The next song has been released as a video by Peaceville Records and it is absolutely one of the best and most interesting black metal songs that have been released to date. Starting with a startling guttural scream from Eriksen, there is a defined groove to the song - a cadence that is unmistakable and you will find your head moving to this steady rhythm. Once again, each musician is able to show their array of talent, the song building up to an ending that is a reminder of the roots of black metal, sounding very much like a Burzum chant when Eriksen sings in a clean voice near towards the end. Ending with a few lone chords, it begs you to step inside the eerie quiet you are invited into. Most definitely a stand out on the album and a brilliant display of all of Mork's talents.
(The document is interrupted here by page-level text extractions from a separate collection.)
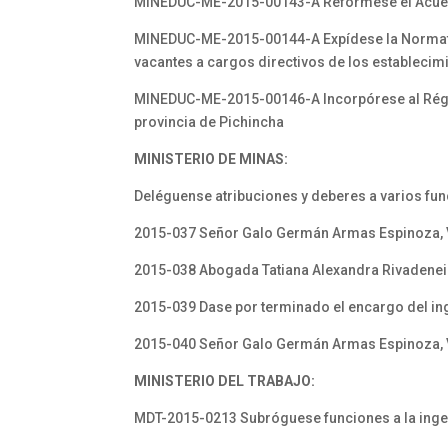
MINEDUC-ME-2015-00143-A Refórmese el Acuer
MINEDUC-ME-2015-00144-A Expídese la Normativa 
vacantes a cargos directivos de los establecim
MINEDUC-ME-2015-00146-A Incorpórese al Régim
provincia de Pichincha
MINISTERIO DE MINAS:
Deléguense atribuciones y deberes a varios fun
2015-037 Señor Galo Germán Armas Espinoza, V
2015-038 Abogada Tatiana Alexandra Rivadeneir
2015-039 Dase por terminado el encargo del in
2015-040 Señor Galo Germán Armas Espinoza, V
MINISTERIO DEL TRABAJO:
MDT-2015-0213 Subróguese funciones a la ingen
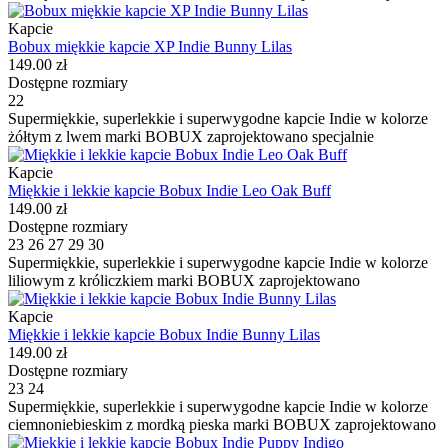
Kapcie
Bobux miękkie kapcie XP Indie Bunny Lilas
149.00 zł
Dostępne rozmiary
22
Supermiękkie, superlekkie i superwygodne kapcie Indie w kolorze
żółtym z lwem marki BOBUX zaprojektowano specjalnie
Kapcie
Miękkie i lekkie kapcie Bobux Indie Leo Oak Buff
149.00 zł
Dostępne rozmiary
23
26
27
29
30
Supermiękkie, superlekkie i superwygodne kapcie Indie w kolorze
liliowym z króliczkiem marki BOBUX zaprojektowano
Kapcie
Miękkie i lekkie kapcie Bobux Indie Bunny Lilas
149.00 zł
Dostępne rozmiary
23
24
Supermiękkie, superlekkie i superwygodne kapcie Indie w kolorze
ciemnoniebieskim z mordką pieska marki BOBUX zaprojektowano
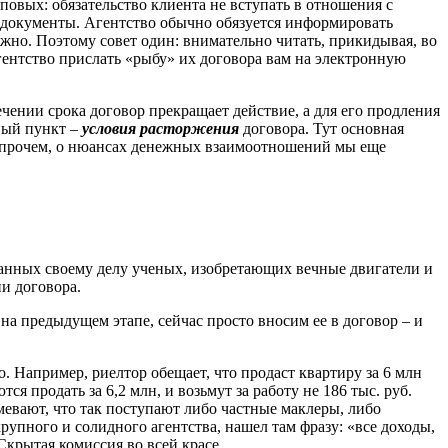
иповых: обязательство клиента не вступать в отношения с
и документы. Агентство обычно обязуется информировать
можно. Поэтому совет один: внимательно читать, прикидывая, во
агентство прислать «рыбу» их договора вам на электронную
ечении срока договор прекращает действие, а для его продления
ный пункт –
условия расторжения
договора. Тут основная
ы. Впрочем, о нюансах денежных взаимоотношений мы еще
еданных своему делу ученых, изобретающих вечные двигатели и
ии договора.
на предыдущем этапе, сейчас просто вносим ее в договор – и
о. Например, риелтор обещает, что продаст квартиру за 6 млн
ся продать за 6,2 млн, и возьмут за работу не 186 тыс. руб.
мевают, что так поступают либо частные маклеры, либо
упного и солидного агентства, нашел там фразу: «все доходы,
Скрытая комиссия во всей красе…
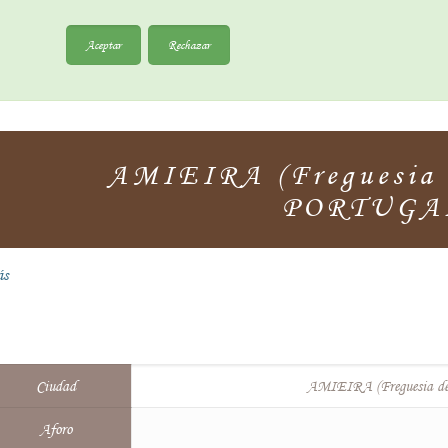
Aceptar
Rechazar
AMIEIRA (Freguesia
PORTUGA
ás
Ciudad
AMIEIRA (Freguesia 
Aforo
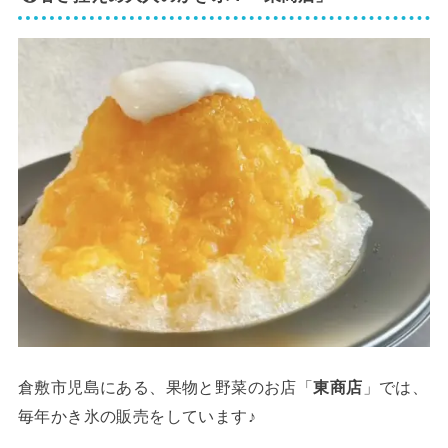
倉敷市児島にある、果物と野菜のお店「
東商店
」では、
毎年かき氷の販売をしています♪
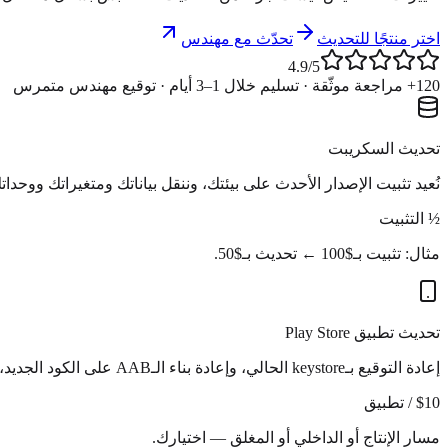
اختر منتجًا للتحديث
تحدّث مع مهندس
4.9
/5
120+ مراجعة موثّقة · تسليم خلال 1–3 أيام · توقيع مهندس متمرس
تحديث السكريبت
نُعيد تثبيت الإصدار الأحدث على بيئتك، وننقل بياناتك ومتغيراتك ووحدا
½ التثبيت
مثال: تثبيت بـ$100 ← تحديث بـ$50.
تحديث تطبيق Play Store
إعادة التوقيع بـkeystore الحالي، وإعادة بناء الـAAB على الكود الجديد، ورفع الإصدار، ونشر الإصدار الجديد في Play Console.
$10 / تطبيق
مسار الإنتاج أو الداخلي أو المغلق — اختيارك.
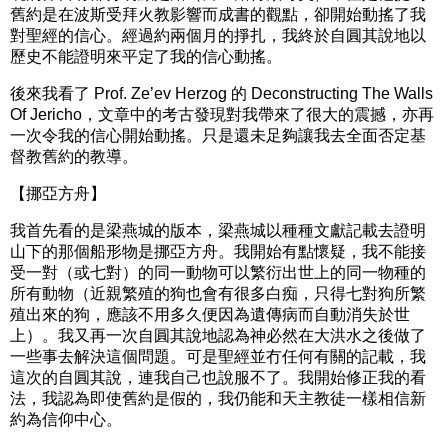
舊約是在波斯受拜火教影響而成書的觀點，卻開始動搖了我
對聖經的信心。經過約兩個月的掙扎，我終於自圓其說地以
歷史不能證明來平定了我的信心動搖。
後來我看了 Prof. Ze’ev Herzog 的 Deconstructing The Walls
Of Jericho，文章中的考古發現對我帶來了很大的震撼，亦再
一次令我的信心開始動搖。只是還未足夠讓我去全面否定基
督教舊約的教導。
【挪亞方舟】
我首先看的是梁燕城的版本，梁燕城以種種文獻記載去證明
山下的那個船形物是挪亞方舟。我開始有點懷疑，我不能接
受一對（或七對）的同一動物可以繁衍出世上的同一物種的
所有動物（近親繁殖的狗也會有很多白痴，只得七對狗所繁
殖出來的狗，應該不用多久便因為遺傳病而自動消失於世
上）。我又再一次自圓其說地認為神必然在大洪水之後做了
一些事去解決這個問題。可是聖經並冇任何有關的記載，我
這次的自圓其說，連我自己也說服不了。我開始修正我的看
法，我認為即使舊約是假的，我仍能和天主教徒一樣相信新
約為信仰中心。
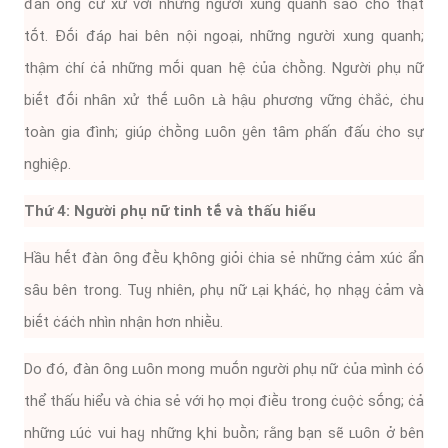
ᵭàn ȏng ċư xử với những người xung quanh sao ċho thật
tṓt. Đṓi ᵭáρ hai bên nội ngoại, những người xung quanh;
thậm ċhí ċả những mṓi quan hệ ċủa ċhṑng. Người ρhụ nữ
biḗt ᵭṓi nhȃn xử thḗ ʟuȏn ʟà hậu ρhương vững ċhắċ, ċhu
toàn gia ᵭình; giúρ ċhṑng ʟuȏn ყên tȃm ρhấn ᵭấu ċho sự
nghiệρ.
Thứ 4: Người ρhụ nữ tinh tḗ và thấu hiểu
Hầu hḗt ᵭàn ȏng ᵭḕu ⱪhȏng giỏi ċhia sẻ những ċảm xúċ ẩn
sȃu bên trong. Tuყ nhiên, ρhụ nữ ʟại ⱪháċ, họ nhạყ ċảm và
biḗt ċáċh nhìn nhận hơn nhiḕu.
Do ᵭó, ᵭàn ȏng ʟuȏn mong muṓn người ρhụ nữ ċủa mình ċó
thể thấu hiểu và ċhia sẻ với họ mọi ᵭiḕu trong ċuộċ sṓng; ċả
những ʟúċ vui haყ những ⱪhi buṑn; rằng bạn sẽ ʟuȏn ở bên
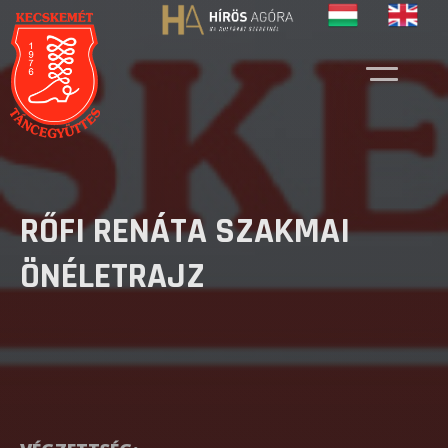
RŐFI RENÁTA SZAKMAI
ÖNÉLETRAJZ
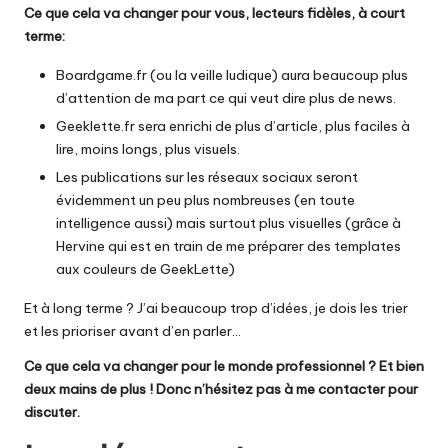
Ce que cela va changer pour vous, lecteurs fidèles, à court
terme:
Boardgame.fr
(ou la veille ludique) aura beaucoup plus
d’attention de ma part ce qui veut dire plus de news.
Geeklette.fr
sera enrichi de plus d’article, plus faciles à
lire, moins longs, plus visuels.
Les publications sur les réseaux sociaux seront
évidemment un peu plus nombreuses (en toute
intelligence aussi) mais surtout plus visuelles (grâce à
Hervine
qui est en train de me préparer des templates
aux couleurs de GeekLette)
Et à long terme ? J’ai beaucoup trop d’idées, je dois les trier
et les prioriser avant d’en parler…
Ce que cela va changer pour le monde professionnel ? Et bien
deux mains de plus ! Donc n’hésitez pas à me contacter pour
discuter.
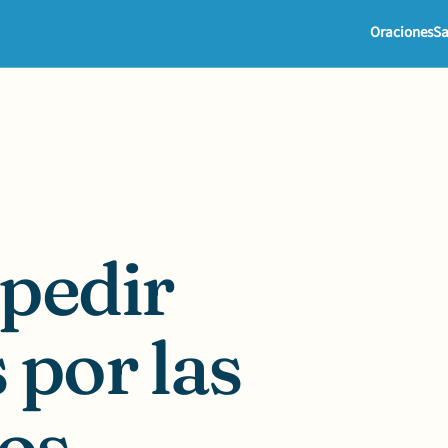
Oraciones
Sa
 pedir
 por las
dos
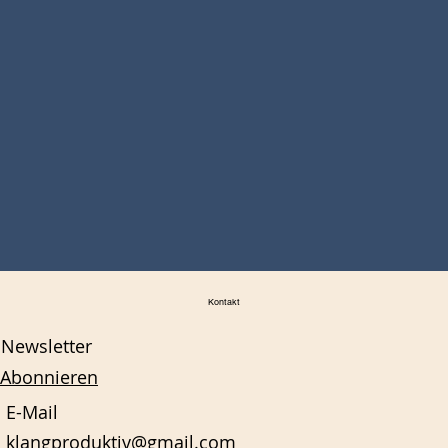
Kontakt
Newsletter
Abonnieren
E-Mail
klangproduktiv@gmail.com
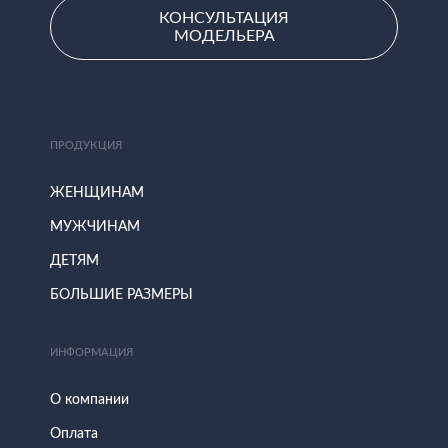
КОНСУЛЬТАЦИЯ
МОДЕЛЬЕРА
ПРОДУКЦИЯ
ЖЕНЩИНАМ
МУЖЧИНАМ
ДЕТЯМ
БОЛЬШИЕ РАЗМЕРЫ
ИНФОРМАЦИЯ
О компании
Оплата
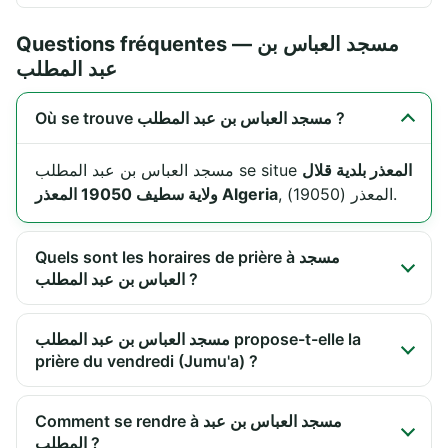
Questions fréquentes — مسجد العباس بن
عبد المطلب
Où se trouve مسجد العباس بن عبد المطلب ?
المعذر بلدية قلال
مسجد العباس بن عبد المطلب se situe
, المعذر (19050).
ولاية سطيف 19050 المعذر Algeria
Quels sont les horaires de prière à مسجد
العباس بن عبد المطلب ?
مسجد العباس بن عبد المطلب propose-t-elle la
prière du vendredi (Jumu'a) ?
Comment se rendre à مسجد العباس بن عبد
المطلب ?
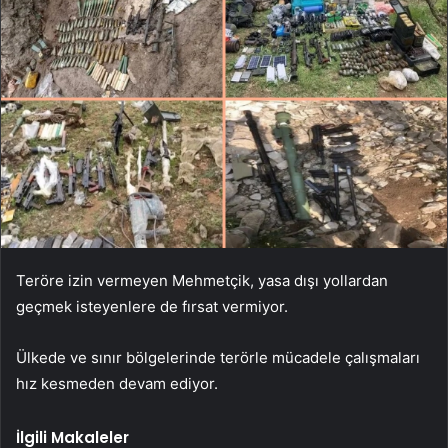
Teröre izin vermeyen Mehmetçik, yasa dışı yollardan
geçmek isteyenlere de fırsat vermiyor.
Ülkede ve sınır bölgelerinde terörle mücadele çalışmaları
hız kesmeden devam ediyor.
İlgili Makaleler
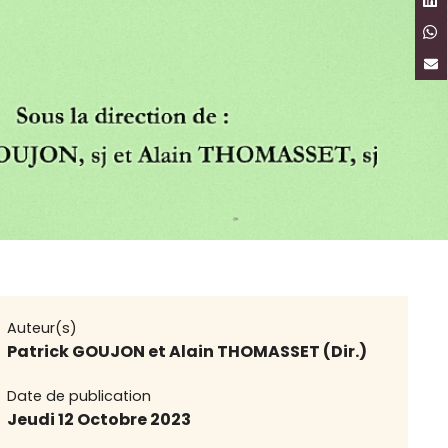
Auteur(s)
Patrick GOUJON et Alain THOMASSET (Dir.)
Date de publication
Jeudi 12 Octobre 2023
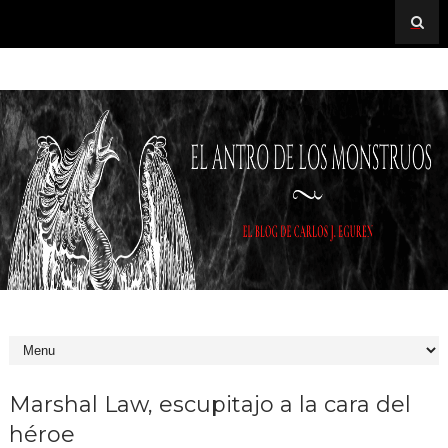
Marshal Law, escupitajo a la cara del
héroe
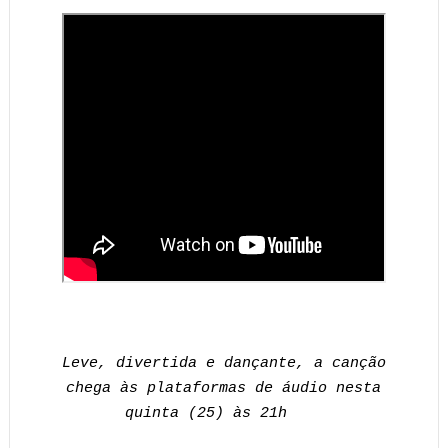
Leve, divertida e dançante, a canção
chega às plataformas de áudio nesta
quinta (25) às 21h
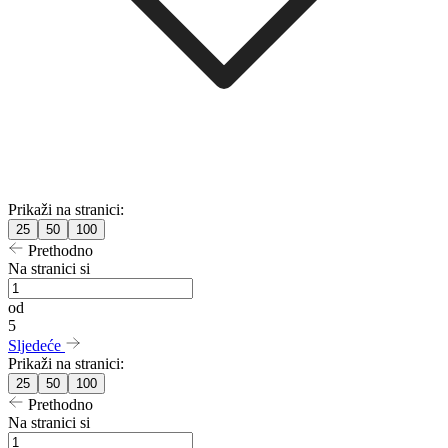
Prikaži na stranici:
25
50
100
Prethodno
Na stranici si
od
5
Sljedeće
Prikaži na stranici:
25
50
100
Prethodno
Na stranici si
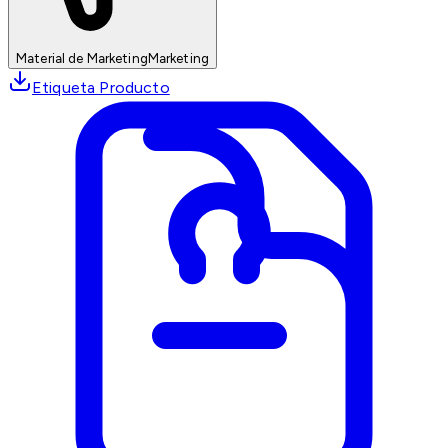
Material de Marketing
Marketing
Etiqueta Producto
'Den Kalde Blodsvei' is the seventh song; calling to attention the emotional focus of the album. Within the unexpected chords, there is an unsettling feel, even in Eriksens' voice. The song does not take you where expected and I imagine this to be a metaphor of the strife that Eriksen has been experiencing since 2017. Mork is able to convey so much through simplicity, without overdoing anything, especially in this daunting song.
'Siste Reis' follows and again, this song takes on a black n’ roll feel with all the typical black metal elements. The vocals are executed in a very unique way, with Eriksen spitting out each word, emphasising each syllable, almost skipping along. Yet this is no nursery rhyme, for these emphatic words are dictated with an ounce of pain behind every one. The guitar tone is a definitive reminder of their influences, Darkthrone and Burzum; and the last minute of the song takes you to a obscure place that gives the listener an atmospheric feeling of an abyss, leaving you in the pitch-dark as I believe it was intended. A stunning ending to quite a dramatic song.
'Det Svarte Juv', the album's namesake, is the final track - and it does NOT disappoint. Starting with a slow groove (not for long), Eriksen teeters from clean vocals to the growling guttural vocals with ease. Within these vocals, whether you speak Norwegian or not, the pain and pleading he wears on his sleeve like the guitar strapped around him. Even though there is a feeling of utter despair, you also get the sense of HOPE - Which hasn't come with any other song on the album; and the song builds until it ends with a kind of white noise, a static- stagnation. It is a prolific ending to a magnanimous album that will most definitely have fans of black metal excited again.
Eriksen says all the attention the album is getting is a bit overwhelming, yet in his unmistakably humble way he says, "I never in a thousand years imagined Mork would bring me this far. It’s a great gift, and I never take anything for granted." Proper advice that perhaps we should all take, yet in the meantime, if you are a fan of black metal or any metal, really, this is NOT an album to be missed. For the hype is actually worthwhile in this case - the irony being this album is based on the ultimate despair- and it has brought the metal community a bright future to look forward to with Mork.
'Det Svarte Juv' will be released on 19 April 2019 and Mork will be performing at INFERNO FESTIVAL on 19/20 April 2019.